Tiré du blogue de l’auteure.
Nous avons toutes et tous eu notre moment d’apesanteur quand Nelson Mandela est sorti de prison, quand il est devenu le premier président noir d’un pays qui pendant des décennies avait fait du racisme sa raison d’être.
Et puis nous avons déchanté quand Thabo Mbeki et sa ministre de la santé, Docteur Betterave ont nié que le VIH tuait des milliers de leurs concitoyens.
Nous nous sommes alarmé.e.s quand nous avons appris que Jacob Zuma avait été acquitté pour un viol et que la victime avait été traitée de sorcière qui méritait le bûcher.
Nous avons été estomaqué.e.s quand nous avons appris qu’une famille de commerçants indiens, les frères Gupta, avaient réussi à faire la pluie et le beau temps pour la nomination des ministres.

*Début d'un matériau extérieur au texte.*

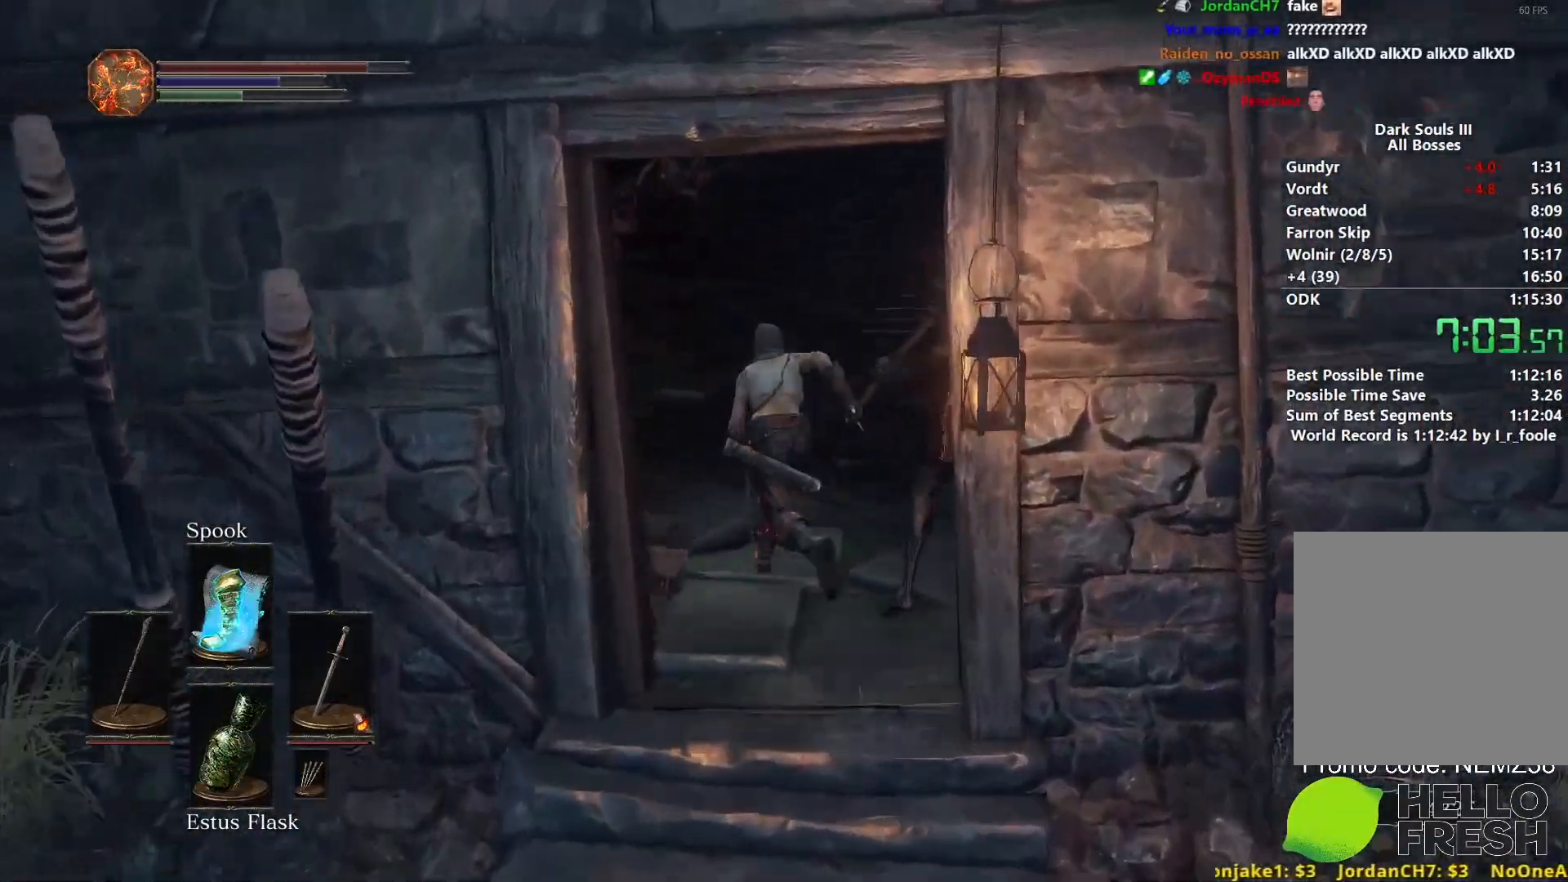
{"buttons": [], "left_stick": "up", "right_stick": "down", "events": [[317, "B", "up"], [400, "B", "down"], [483, "B", "up"]]}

Nous nous sommes indigné.es quand nous avons appris que les Guptas avaient pompé des millions dans les caisses de l’état ; que la corruption était devenu la gangrène de la société sud-africaine.
Mais nous n’avions encore rien vu.
Depuis quelques jours les nouvelles plus étonnantes les unes que les autres sont relayées par les agences de presse
Le 10 novembre dernier, le bureau de la Procureure générale a émis un mandat d’arrêt pour Ace Mashagule, secrétaire général de l’Anc, le parti au pouvoir. Le vendredi 13 il se présentait devant le tribunal qui lui accordait une liberté sous caution.
Que pouvait-on reprocher à ce dignitaire, un des six de la direction de l’Anc ? D’avoir extorqué de l’argent pour un soi-disant contrat de désamiantage. Ce n’était pas une histoire isolée. Alors qu’il était à la tête de la province Libre d’Orange, il avait été au cœur du scandale du projet Estina, un projet de laiterie, concocté par les Guptas pour faire des finances de la province une vache à lait. Les vaches destinées à aider des petits agriculteurs sont, elles, mortes de faim, et leurs malheureux propriétaires n’ont jamais réussi à mettre du beurre dans leurs épinards.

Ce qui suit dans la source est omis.